-- 掲載本文 --
········
Last updated at Posted at 2019-12-16

はじめに

最初にはっきり言っておきます。この記事は失敗をもとに書いたものです。
同じ失敗を繰り返さないように、あえて失敗例を書き残します。
参考にしてはいけない部分もあれば、0から作るプロジェクトの全体の流れなど、参考になる部分もあると思います。
それを理解したうえで、どこが失敗の原因か意識しながら読んでいただけると面白いと思います。
かなり長い活動記録になりますが「こんなことやったら当然失敗するって!」「私だったらこうする…」「ど素人が!」など様々なことを思いながら読んでみてください

私について

タイトルにもあるように「ある部活でアプリのUIデザインをメインのタスクとする大学2年生」です。
アプリデザインは昨年(2018年)の夏ごろから勉強し始め、今回のプロジェクトが3回目のデザインでした。
デザインの知識は、頻繁に用いられる基本的な法則などを知っている程度で、経験は上記の通りほとんどありません。
さらに、「デザインのトレースの経験」と「その結果の素材群」も私にはありませんでした。
お恥ずかしながらデザイン初心者というわけです。
さらに、モバイルアプリのプログラミングに関しては経験ゼロでした(プログラミング全体で言えば、Javaを少し学習した程度です)
さらにさらに、グループ開発の経験は2回目で、開発の進め方に関してもど素人です。

やるからにはプロとしての意識を持ってやるべき

というアドバイスをとある方から頂いたので、初心者だからという言い訳などできる環境ではありません
このような状況で、周りにデザインをメインで行う方がいない中、暗中模索で壁に何度もぶつかりながら進んできた過程を書き記します。
········
-- 抽出データ --
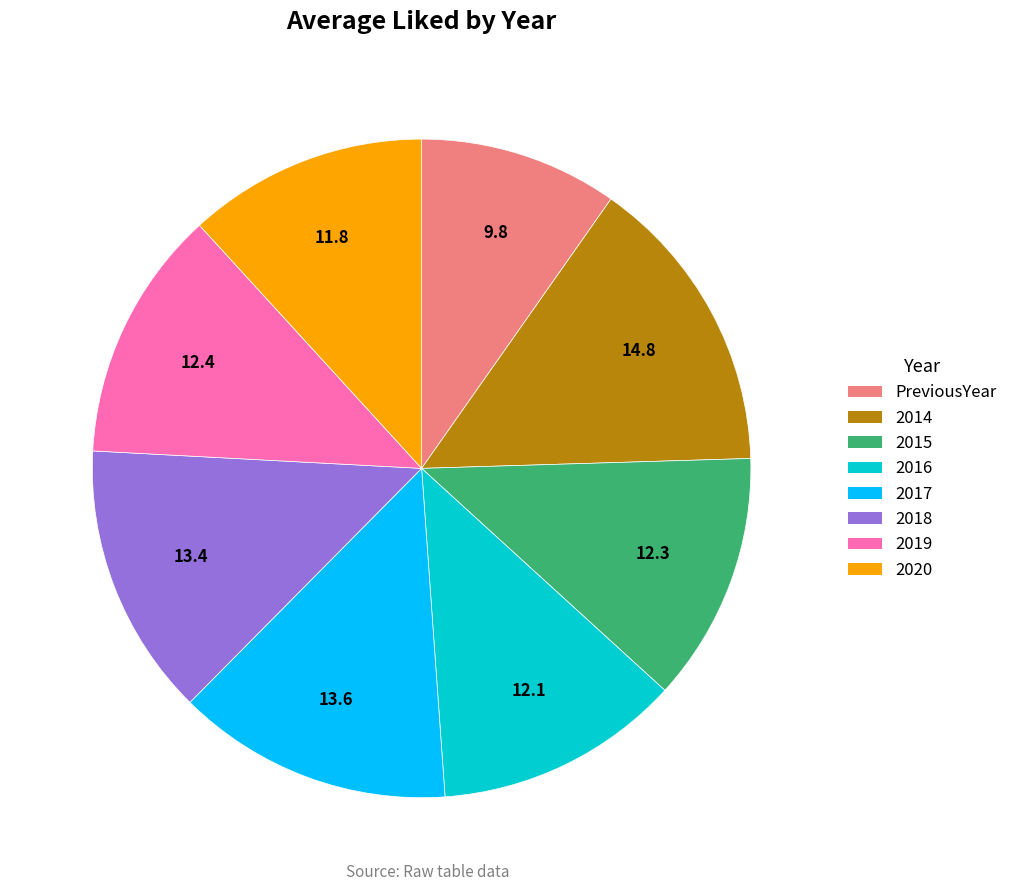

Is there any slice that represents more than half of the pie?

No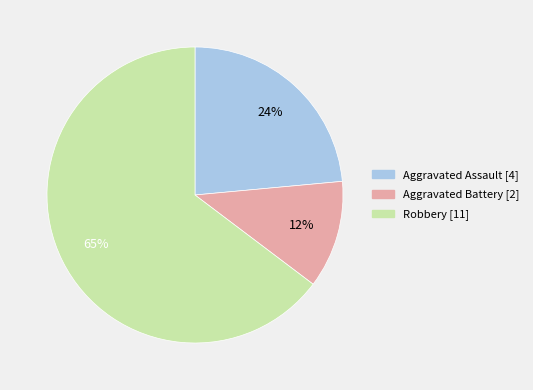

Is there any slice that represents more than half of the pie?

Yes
········
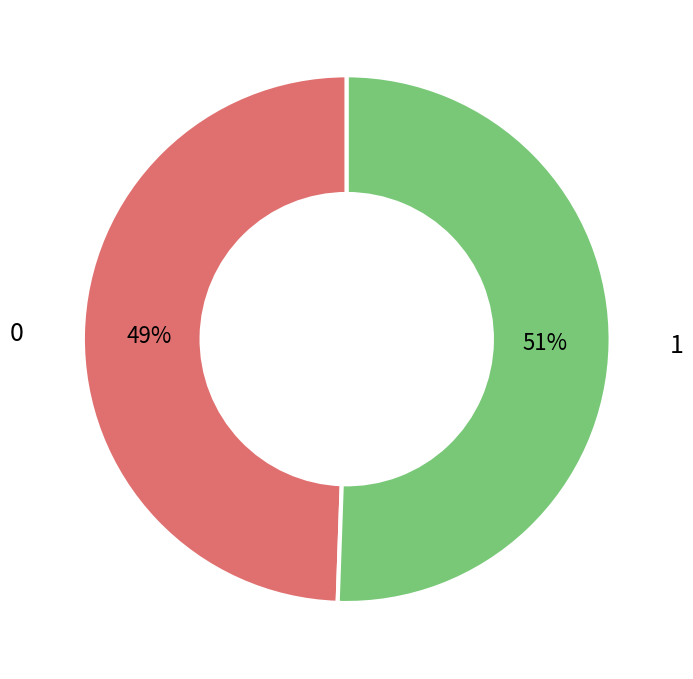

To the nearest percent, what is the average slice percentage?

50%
········
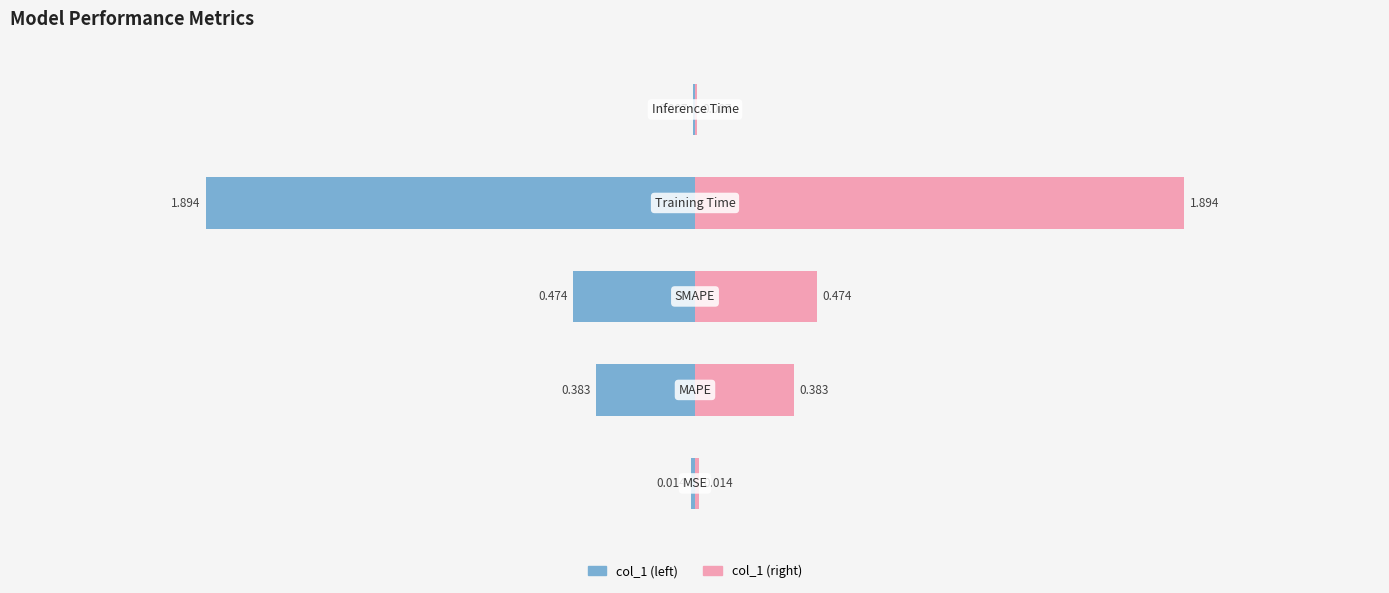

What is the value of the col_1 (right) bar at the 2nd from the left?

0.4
········
-- やること --
1/ アプリ開発の体験記について、次の問いに答えよ。
(a) 筆者がアプリデザインの勉強を始めたのはいつ頃か。
(b) 今回のプロジェクトは筆者にとって何回目のデザインか。
(c) 筆者にとってグループ開発の経験は何回目か。
2/ アプリ開発の体験記を、最後の文の後から書き進めてください。
上のデータは、アプリ開発の体験記とは別の出典から取ったものです。

-- 課題ごとの回答 --
1/
(a) 2018年の夏ごろ
(b) 3回目
(c) 2回目

2/
ちなみに、私はWindowsユーザーなのでSketchは使えず、デザインはAdobe XDを用いて行っています。(私はAdobeCCのユーザーですが、Adobe XDはそこまで大きな制約なしで無料で使うことができます)

プロジェクトについて

私が所属している部活動では、部員をいくつかのプロジェクトチームに分け、チームごとにテーマを決めてアプリを作成するという活動があります。つまり、締め切りが決まっている状態で企画を決めるということです。企画を成し遂げるための期間を設定するのではなく、期間中に実現できる企画を考えるのです。

私たちのプロジェクトは、大学3年生1名、大学2年生5名の、計6名により構成されました。後に、大学3年生の方が一人参加し、最終的には7人のプロジェクトチームになりました。
人数が少ないので、プロジェクトマネージャとプロジェクトリーダーを、最初からプロジェクトメンバーだった3年生の先輩が兼任しました。

活動記録

以上の条件の下で私がどのような活動を行ってきたかを以下に示します

1. 企画決定

まずは、プロジェクトで作成するものを決めなくてはなりません。
6名で様々な案を出し合い、最終的には多数決により、私たちはある企業に協力を依頼し、その企業の活動を支援するSNSアプリを作成することにしました。
条件は、

  • 企業側が設定する締め切りまでに、企業側が使えると判断するアプリを作れた場合はリリースする
    • 私たちが作りたいものではなく、企業側に必要とされるものを作る
    • 締め切りが部活の活動期間とずれ、短くなる
  • 企業側からはPRなどを通してコードレビューをするメンターのような人を付ける

というものです
私たちと企業側(メンター含む)との連絡はSlackを通して行い、完全リモートでの作業になりました

先に言っておきます。
リリースはできませんでした。

2. 具体化

こちらも6人のメンバー全員で話し合いを行いました。
より具体的に方針を決めると同時に、全員の認識を統一するためでもありました。

また、このタイミングでiOS、Androidのアプリ作成をすることを決定し、メンバーの役割を

  • iOS:1名
  • Android:2名
  • サーバー:2名
  • デザイン:1名(私)

のように決めました。

後に、デザイン担当の私は、未経験ながらiOSに少しだけ参加することになります。
また、後で加入するメンバーはサーバーに配属されます。

ターゲットの決定

今回はある企業の活動支援ということで、ある程度ターゲットが絞れていましたが、このタイミングでは「企業が提供するサービスのユーザー」をターゲットとしました。また、具体的には書きませんが、アプリのユーザーとする人たちの性別、年齢、職種、経歴などを確認しました。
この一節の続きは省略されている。